GRAHAM PARKER AND THE FIGGS
City Winery
155 Varick St.
Friday, April 30
212-608-0555
www.citywinery.com
www.grahamparker.net
It’s hard to believe that it’s been thirty-four years since British rocker Graham Parker first made a name for himself with the 1976 double shot of HOWLIN’ WIND and HEAT TREATMENT, two seminal albums that laid the groundwork for a complex, vaunted career that has also included such highly praised records as SQUEEZING OUT SPARKS (1979), THE MONA LISA’S SISTER (1988), and DON’T TELL COLUMBUS (2007). Over the years, Parker has written such pop gems as “Hey Lord, Don’t Ask Me Questions,” “Protection,” “Local Girls,” “Discovering Japan,” “Passion Is No Ordinary Word,” and “You Can’t Be Too Strong” as he toured the world solo as well as with a series of backup bands ranging from the legendary Rumour and the Small Clubs to the Shot and his current group, the Figgs.
Parker is out on the road these days supporting his latest release, IMAGINARY TELEVISION (Bloodshot, March 2010), a genius concept album containing eleven tunes that slide comfortably into the impressive Parker songbook, featuring inciteful and insightful, biting, ironic, and genuinely funny lyrics. Last year Parker was asked to write two theme songs on spec for a pair of television pilots; after both songs were rejected, Parker decided to create his own television network, consisting of eleven invented programs and movies for which he would write the theme songs. The result is the fabulously creative and entertaining IMAGINARY TELEVISION, which comes with a synopsis of each show instead of a lyric sheet: “Weather Report” is about an agoraphobic man obsessed with the Weather Channel, “Bring Me a Heart Again” follows the “potential cataclysmic depression” of private eye Nate Rimshot, and “Not Where You Think You Are” details the dramatic story of David “Dibby” Hrdlicka, who is participating in a government experiment testing “a substance that apparently occurs naturally inside the inner linings of lost golf balls left outside in the rough for over ten years.” The shows might sound ridiculous, but the songs are anything but, told in the classic Parker style.
Parker and the Figgs will be at City Winery on April 30; we recently caught up with him for a brief e-mail chat about his new album, his talented generation (Parker will turn sixty later this year), and life in general.

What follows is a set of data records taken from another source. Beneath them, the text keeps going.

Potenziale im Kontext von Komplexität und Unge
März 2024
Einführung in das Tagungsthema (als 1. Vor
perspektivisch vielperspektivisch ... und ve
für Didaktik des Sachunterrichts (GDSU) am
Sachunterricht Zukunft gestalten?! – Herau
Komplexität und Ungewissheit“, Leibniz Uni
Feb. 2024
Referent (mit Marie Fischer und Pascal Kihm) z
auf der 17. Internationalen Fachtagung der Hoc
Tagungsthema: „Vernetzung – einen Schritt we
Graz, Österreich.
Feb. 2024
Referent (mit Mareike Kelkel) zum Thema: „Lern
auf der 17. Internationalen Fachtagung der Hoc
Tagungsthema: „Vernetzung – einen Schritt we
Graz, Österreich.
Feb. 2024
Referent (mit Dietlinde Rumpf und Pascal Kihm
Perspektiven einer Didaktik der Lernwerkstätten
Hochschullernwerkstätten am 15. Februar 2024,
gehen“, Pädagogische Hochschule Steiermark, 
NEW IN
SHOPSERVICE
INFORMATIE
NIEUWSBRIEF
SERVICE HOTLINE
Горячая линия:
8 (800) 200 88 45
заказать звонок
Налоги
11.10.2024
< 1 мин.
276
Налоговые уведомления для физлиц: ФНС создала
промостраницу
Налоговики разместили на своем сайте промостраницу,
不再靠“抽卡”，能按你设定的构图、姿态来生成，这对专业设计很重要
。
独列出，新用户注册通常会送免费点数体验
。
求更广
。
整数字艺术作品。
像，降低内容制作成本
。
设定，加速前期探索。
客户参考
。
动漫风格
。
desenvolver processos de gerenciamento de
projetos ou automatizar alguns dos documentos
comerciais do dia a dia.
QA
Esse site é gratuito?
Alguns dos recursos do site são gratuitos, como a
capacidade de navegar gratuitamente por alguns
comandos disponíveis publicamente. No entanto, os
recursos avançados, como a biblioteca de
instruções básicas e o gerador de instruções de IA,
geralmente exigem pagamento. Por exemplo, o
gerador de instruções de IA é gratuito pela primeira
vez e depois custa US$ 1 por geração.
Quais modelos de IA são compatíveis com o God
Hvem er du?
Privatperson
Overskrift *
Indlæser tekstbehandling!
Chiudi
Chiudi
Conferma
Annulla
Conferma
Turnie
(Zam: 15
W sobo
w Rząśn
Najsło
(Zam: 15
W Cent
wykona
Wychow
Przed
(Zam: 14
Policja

twi-ny: Prior to being asked to write the two TV theme songs that eventually got rejected, what was your relationship, if any, with television? Were you a lover or a hater?
Graham Parker: I was about eleven years old when we finally got TV, just in time for THE DICK VAN DYKE SHOW and 77 SUNSET STRIP and all those Westerns like GUNSMOKE. This is what we grew up with in England. They were probably the first shows I watched. TV is the greatest medium there is in my view.
twi-ny: City Winery seems to attract a certain brand of British-born wise-guy guitarist/songwriter with wry, cynical senses of humor; recent shows have featured Richard Thompson and Robyn Hitchcock, and Ian Hunter will be there shortly after you are. What keeps that generation of musicians still so vibrant, making exciting new records and playing terrific shows long after musicians half their age have petered out and faded away?
GP: It’s funny, my agent recently said to me that ’80s and ’90s acts can’t get arrested but ’70s acts are flying out the door. Hopefully, it’s the strength of the songwriting and the rich understanding of multiple musical styles. We were able to mine the ’60s musical explosion more adeptly because we were so much nearer to that period than people born in the ’70s.
twi-ny: Among the songs on the new album is “Always Greener.” A visit to your website, which includes a video of you and your son playing in the snow, makes it look like you’re pretty darn happy, not worrying about the color of anyone else’s grass. How’s life these days?
GP: I’m affected by the world around me, of course, and it brings me down like everyone else, but as I get older I find myself living in an imaginary landscape like the one you see in “Sunglass(es) The Graham Parker Show.” I think I’m losing my mind, but it’s not as bad as it’s cracked up to be.